I was so freaked out by that situation that I aske my photographer friend if he could do a photoshoot of Phantom and I. He said of course. 
One week later Phantom and I were all prettied up for our photoshoot. Phantom was a STAR. He was his usual happy-go-lucky photogenic self. We got so many pictures that day that I will treasure forever. 

The next couple of months went by smoothly. The Summer was hot and dry and buggy. I doused my boys in flyspray multiple times a day. Especially poor Phantom, the flies seemed to love him, probably because he was so sweet. He was still happy as a clam though! Then one day as I was leading Phantom in to eat his dinner he bumped his head on the gate latch. Out of character for him as he is usually very aware of his surroundings. *Side story- Once I was upset about my dog passing and hugging Phantom. I was in between him and a concrete barn. Out of nowhere the lead mare came barreling towards him to get him and his only means of escape were to turn into me and knock me over or turn into the mare. He looked at me and then threw himself in the mare's path so he wouldn't hurt me. I was shocked. Any other horse I knew would have just run me over to save their butt*

So when I had the vet come out to do Fall shots I had her check his eyes. He was developing cataracts but the vet said for 35 they were very, very underdeveloped. I just had to be his eyes a bit more than usual which I was completely okay with. 

After that everything was normal. Phantom being his usual self, always getting a special soft Nickermaker molasses treat every time after he ate. Did I mention he was spoiled rotten. He had his own treats and the other two were not allowed to have any haha. And October marked a year at the farm! We were happy and everything was normal. Up until that moment.

To Be Continued Below...


----------



## lostastirrup

So sorry you lost him. he sounds incredible. Praying for you.


----------



## Phantomcolt18

This next part is hard for me to write so bare with me, but it helps me to talk about it. Keep in mind all of the "Hard" stuff happened within less than 30 minutes but it felt like forever. 

November 5, 2015: 

I came home from work and headed out to feed the boys. Phantom was standing at his gate nickering to me like always. He was ALWAYS first to come in to eat, mostly because he got so much and it took him a bit to eat it. He led in normal, trotting at my side to his stall because I let him get away with everything. After 35years on this earth he deserved it! He dove into his grain with his usual gusto. 

Throughout the rest of the feeding time I was also texting my friend because they were looking for hay and I was trying to help them out. TC and Dice finished their grain and I turned them out. Phantom finished his and had his head draping over the stall door like usual. As I opened the door he started to move back and then his face went hard and he just stood there still. I thought it was odd but then he turned back to me. I draped the leadline over his neck and lead him out. (I later learned the cause of his unual pause.)
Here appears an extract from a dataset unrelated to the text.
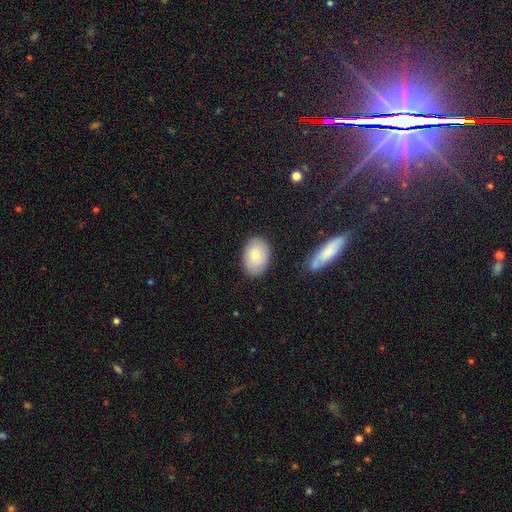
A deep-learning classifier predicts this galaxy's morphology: The model was most divided on "smooth or featured": smooth: 72%, featured or disk: 21%, star or artifact: 7%. More confident: merging — none (82%); how rounded — in between (81%).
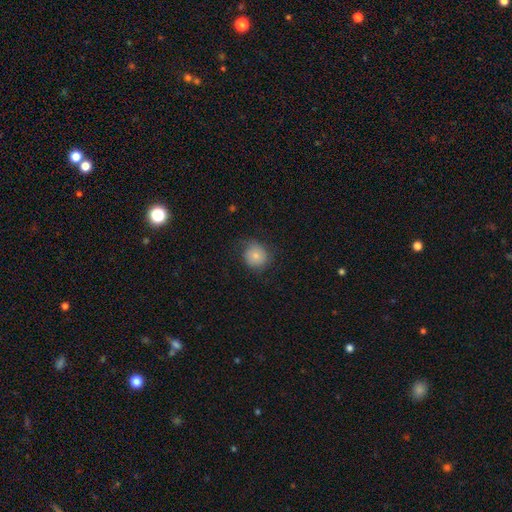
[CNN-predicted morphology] type=smooth (78%); roundness=round (86%); merging=none (71%).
His usual routine is to turn around, hang his head over the gate and nicker for me to bring him a treat. He turned scraped the ground with his hoof for a second and then walked away. I was mid-text with my friend when he laid down in an upright position. I added on to the text saying "I just turned Phantom out from eating and he laid down, this is unusual for him should I be worried?" I'm a known worrywart, especially when it came to Phantom. She said "When he gets up listen for gut sounds and do a temp." As I read that text he tried to roll. 

As I ran to the house for my first aid kit I sent her a quick text "Crap he tried to roll getting therm now. Stand by." I grabbed the first aid kit and flew back out to the barn and put his halter on and brought him in the barn and tied him to a stall and listened for gut sounds. He had a TON of gut sounds. Weird. I shot my friend a quick text saying "Tons of gut sounds. Doing temp now." As I was trying to take his temp he was frantic. Moving back and forth and I very much later realized he was trying to lay down. His temperature was completely normal. Very weird.

I decided I needed to get him out of the barn in case he decided to go down again. I made it 10 ft from his stall door and he collapsed in the barn aisle. I franitcally dialed my friend whom I had just been texting about him and told her he was down and I couldn't get him up. I was in full blown panic now. This was my world lying scrunched up on the floor of my barn aisle and I was home alone. I was so frantic that she had to scream at me screaming "Listen to me! Cassie! Listen to my voice. Listen to my voice right now!" For a split moment I calmed enough to hear her say "Call Dr.S, get him up and out of the barn and I will be there as soon as I can." 

I relunctantly hung up the phone. I was terrified he or I was going to get hurt if he thrashed because my barn aisle isn't huge and the walls are concrete. I was finally able to pull him to his feet and I hustled him outside to his field. Once I got him out there he collapsed again. I was already calling the vet's emergency number. Bless that woman on the phone I was hysterical and she still managed to understand my information I babbled to her. She said she was paging her now and Dr. S would call me as soon as possible. 

After I hung up with her I called my dad asking when he was going to be home. He asked why and I said something is wrong with Phantom the vet is on the way. And then the vet was calling on the other line and I had to hang up without giving him any more information. I could hear her rushing around while she was asking me questions about what was happening, did I give him any meds, etc. She said she'd be there in 20 minutes. 

I was alone in the dark waiting for people to help me. I was completely helpless. Phantom kept going down then getting up. I tried as hard as I could to prevent rolling. And by this time he was sweating PROFUSELY. I wanted to give him banamine but I was terrified to leave his side. 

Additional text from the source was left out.